Vieles von dem, was die ersten 100 Tage Merz gekennzeichnet hat, war vorhersehbar. Zumal er ja nicht der Einzige ist, dem es am Handwerklichen fehlt. In der Riege der Stellvertreter haben nur CSU-Landesgruppenchef Michael Glos, sein Parteifreund Horst Seehofer und Volker Rühe Regierungserfahrung - wobei Letzterer derzeit kaum in Erscheinung tritt.

Unverkennbar sind aber auch die vermeidbaren Fehler, die Merz gemacht hat. Zu unbekümmert hat er sich zu Themen wie Einwanderung geäußert. Ihm fehlt ein Sensor für die Stimmung unter den Abgeordneten.
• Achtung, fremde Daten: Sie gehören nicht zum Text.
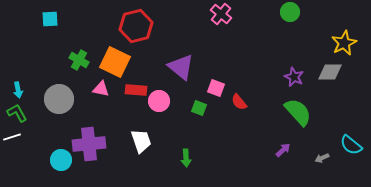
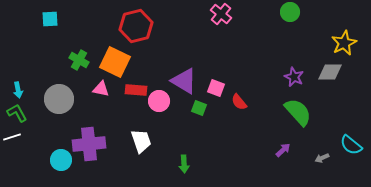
purple triangle: moved 3 px right, 14 px down; rotated 8 degrees counterclockwise
green arrow: moved 2 px left, 6 px down
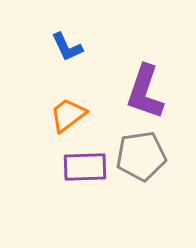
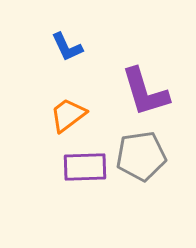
purple L-shape: rotated 36 degrees counterclockwise
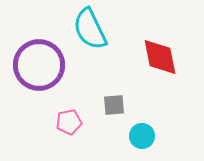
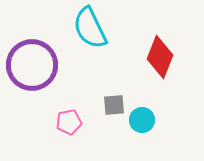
cyan semicircle: moved 1 px up
red diamond: rotated 33 degrees clockwise
purple circle: moved 7 px left
cyan circle: moved 16 px up
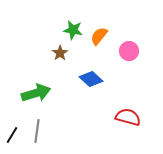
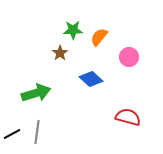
green star: rotated 12 degrees counterclockwise
orange semicircle: moved 1 px down
pink circle: moved 6 px down
gray line: moved 1 px down
black line: moved 1 px up; rotated 30 degrees clockwise
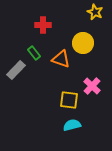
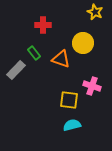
pink cross: rotated 24 degrees counterclockwise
So kündigte er am Montagabend ein Ja seiner Fraktion zur Verlängerung des deutschen Kosovo-Einsatzes ohne zeitliche Begrenzung an, musste sich dann aber von den Landesgruppenchefs darüber belehren lassen, dass eine solche Position auf erheblichen Widerstand stoßen werde. "Er vertritt oft eine Position vehement, um sie dann kurz später aufzugeben", klagt ein Abgeordneter.

Es sind die kleinen Dinge, die zeigen, dass die Autorität des Fraktionschefs angeknackst ist. In der FAZ erscheint eine große Analyse zur Europapolitik just an dem Tag, an dem Merz seine Europarede hält. Autor ist Vorgänger Wolfgang Schäuble, abgesprochen ist das Ganze nicht. Man betrachte den Artikel nicht als unfreundlichen Akt, heißt es aus Merz Umgebung. Gestärkt hat es ihn aber auch nicht.

Er hat es zudem versäumt, sich von Beginn an um eine Seilschaft innerhalb der Fraktion zu bemühen. Die aber wird er brauchen, denn eine wirkliche Machtbasis hat Merz nicht - seine nordrhein-westfälische Landesgruppe ist zu heterogen; und die Folterinstrumente, über die der Chef einer Regierungsfraktion verfügt, die fehlen ihm auch.

Die Zweifel an seiner Führungsfähigkeit sind mittlerweile das größte Problem für Merz. Er muss sie schnell ausräumen, das weiß er. Inhaltlich müssen so zentrale Themen wie Rente, Steuern und Europa geklärt werden. Und politisch muss eine Strategie her, mit der diese Themen dann gespielt werden.

Er selbst glaubt, dass er vor allem schnell Sachkenntnis auf den wichtigsten Gebieten erwerben muss - durch Überzeugung führen, lautet das Motto. Dabei hat ihm die Fixierung auf die Sachpolitik bislang eher geschadet. Wenn der Fraktionschef im Bundestag die konjunkturelle Lage auf eine Vielzahl volkswirtschaftlicher Einzeldaten herunterbricht, dann beeindruckt das den Fachmann, aber es begeistert nicht. Ein paar mitreißende Reden würden der Fraktion mehr Zutrauen in ihren Vorsitzenden vermitteln.

Merz großes Problem ist derzeit, was eigentlich sein Vorteil sein sollte: Dass er anders als Parteichefin Angela Merkel ein permanentes Forum der Selbstdarstellung hat. Deswegen kann er sich jetzt nicht wie Merkel zurückhalten auf den Gebieten, auf denen er nicht sattelfest ist. Und deswegen macht er beinahe zwangsläufig Fehler.

Profitiert hat davon bislang vor allem die CSU. Aus Bayern macht Edmund Stoiber klar, wie er sich Oppositionsarbeit vorstellt. Und in Berlin kann Michael Glos darauf vertrauen, dass ein angeschlagener Fraktionschef auf die Unterstützung der Landesgruppe schwer verzichten kann. Abgesänge auf Merz kommen allerdings verfrüht. "Wir dürfen ihn nicht kaputtmachen, weil wir keinen Besseren haben", sagt ein Mitglied des geschäftsführenden Fraktionsvorstands. Merz scheint auch beratungsfähig zu sein. Den Zeigefinger klemmt er mittlerweile so fest ein, als habe er Angst, ihn zu verlieren. Als er ihm am Donnerstag dann doch einige Male entwischt, formt er ihn schnell mit dem Daumen zum Kreis. Das sieht eindeutig besser aus. Auch wenn die Rede nur guter Durchschnitt war, das Lachen Joschka Fischers geht diesesmal ins Leere. Das ist ja immerhin ein Anfang.